■ TRECHO DO DOCUMENTO:
------------------------------------

Como analisa o trabalho da equipe econômica liderada pelo ministro Paulo Guedes?

Considero positiva. Se, por um lado poderíamos cobrar uma maior pró-atividade, por outro, o balizamento da discussão sobre as necessidades de equilíbrio fiscal e de maior eficiência econômica foi importante. Até agora, esse arcabouço de o Congresso ser o artífice das mudanças e o Ministério da Economia o norte, tem funcionado relativamente bem. Altos e baixos, e surpresas desagradáveis sempre ocorreram, mesmo em composições onde o Executivo era mais ativo e o Legislativo mais reativo. Seguindo a máxima de Deng Xiaoping, portanto, “não importa a cor do gato, desde que ele casse ratos”. O maior exemplo foi dado na terça-feira, primeiro de setembro, com a principal medida que depende exclusivamente do Executivo, um projeto de Reforma Administrativa que foi retirado da gaveta e enviado ao Congresso.

A Reforma Tributária apresentada pelo ministro foi de encontro com aquilo que imaginava?

Ainda é cedo para falar em Reforma Tributária do Governo, uma vez que o seu maior ponto de discrepância com relação ao que está no Congresso é o tal do imposto digital. Sem isso, não dá para falar em Reforma Tributária, em virtude de a unificação dos tributos federais não entrar em conflito com o que está no Congresso, salvo a questão do período de transição.

Essa é a grande pauta nacional?

Acredito que será no ano que vem, dado que ela terá um impacto muito forte na produtividade da economia brasileira e, consequentemente, no produto potencial. Com isso, poderemos crescer mais com juros menores. Não precisamos nem fazer muitas contas para perceber como essa Reforma pode revolucionar a produtividade brasileira. Imagina o que é para uma empresa de abrangência nacional ter que lidar com vinte e sete legislações diferentes de ICMS? Quanto capital é investido em uma atividade que não tem relação alguma com o seu ramo de atividade? O que acontecerá quando esse capital for direcionado para o desenvolvimento e pesquisa, aumento da qualificação dos empregados, ou mesmo na modernização da produção? Entretanto, no curto prazo, a grande pauta nacional continua a ser a fiscal. Como disse anteriormente, este vai ser o divisor de águas para a economia brasileira. Não creio que uma Reforma Tributária seja capaz de compensar a piora dos fundamentos econômicos no caso de uma deterioração fiscal e o consequente aumento das dúvidas com relação à solvência da dívida pública.

------------------------------------

■ DADOS FORNECIDOS:
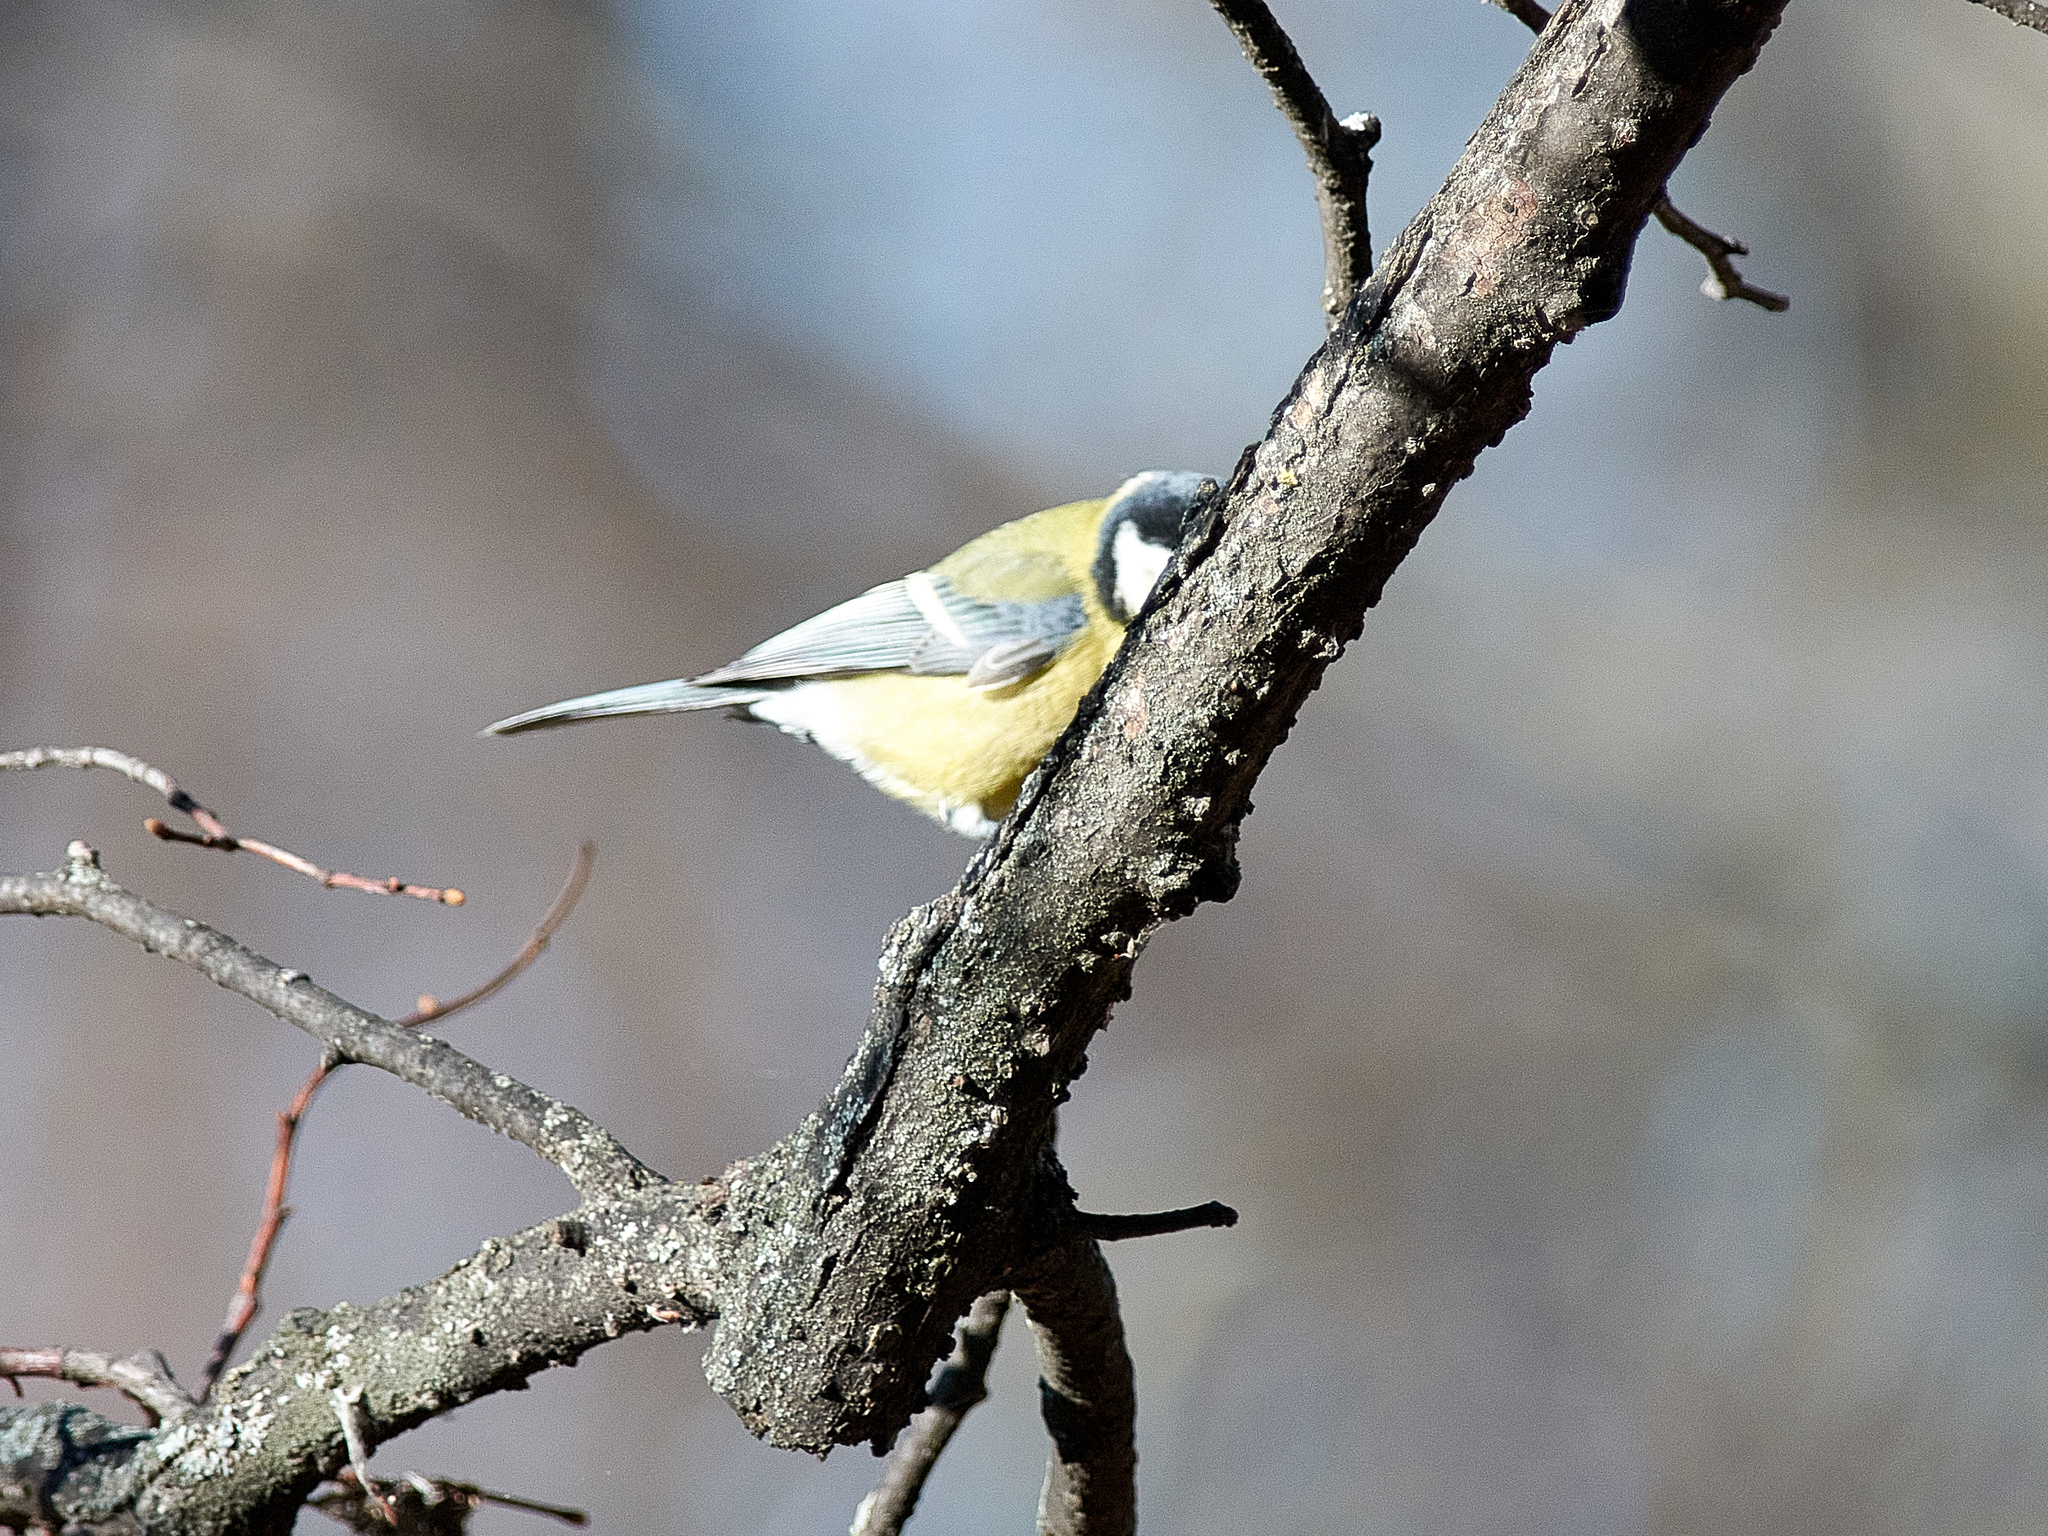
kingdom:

------------------------------------

■ OBJETIVO:
Reescreva de forma mais breve o parágrafo da entrevista que começa com "Ainda é cedo para falar", preservando seus fatos principais.

■ RESOLUÇÃO DO EXERCÍCIO:
Ainda é cedo para falar em Reforma Tributária do Governo, pois sua maior divergência em relação ao que está no Congresso é o imposto digital. A unificação dos tributos federais não conflita com a proposta do Congresso, exceto quanto ao período de transição.